--- Records for this exercise ---
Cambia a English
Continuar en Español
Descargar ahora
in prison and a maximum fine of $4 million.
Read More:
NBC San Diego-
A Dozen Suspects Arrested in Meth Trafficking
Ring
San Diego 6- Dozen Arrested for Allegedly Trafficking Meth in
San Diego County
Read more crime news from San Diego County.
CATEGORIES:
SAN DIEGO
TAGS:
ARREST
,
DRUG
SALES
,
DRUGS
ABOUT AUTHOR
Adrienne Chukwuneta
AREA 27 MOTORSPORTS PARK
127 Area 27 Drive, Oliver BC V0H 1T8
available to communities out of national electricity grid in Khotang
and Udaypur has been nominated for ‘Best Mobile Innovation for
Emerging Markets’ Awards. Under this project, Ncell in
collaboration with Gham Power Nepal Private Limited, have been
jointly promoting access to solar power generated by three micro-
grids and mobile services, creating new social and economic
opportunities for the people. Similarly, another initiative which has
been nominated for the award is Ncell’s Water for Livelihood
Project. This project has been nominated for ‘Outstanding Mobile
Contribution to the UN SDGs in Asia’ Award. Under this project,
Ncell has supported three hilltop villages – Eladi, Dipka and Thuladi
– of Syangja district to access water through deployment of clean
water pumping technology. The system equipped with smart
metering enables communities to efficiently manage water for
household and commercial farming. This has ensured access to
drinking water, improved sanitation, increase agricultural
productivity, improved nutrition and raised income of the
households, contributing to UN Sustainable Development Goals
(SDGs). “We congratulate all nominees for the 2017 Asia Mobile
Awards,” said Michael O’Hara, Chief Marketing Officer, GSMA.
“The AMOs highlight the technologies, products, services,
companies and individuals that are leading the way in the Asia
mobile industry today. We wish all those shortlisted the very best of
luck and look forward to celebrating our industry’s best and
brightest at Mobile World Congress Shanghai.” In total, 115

--- To-do item ---
Which lines in the data above hold the string "Meth"? Return each of them.

--- Solution ---
A Dozen Suspects Arrested in Meth Trafficking
San Diego 6- Dozen Arrested for Allegedly Trafficking Meth in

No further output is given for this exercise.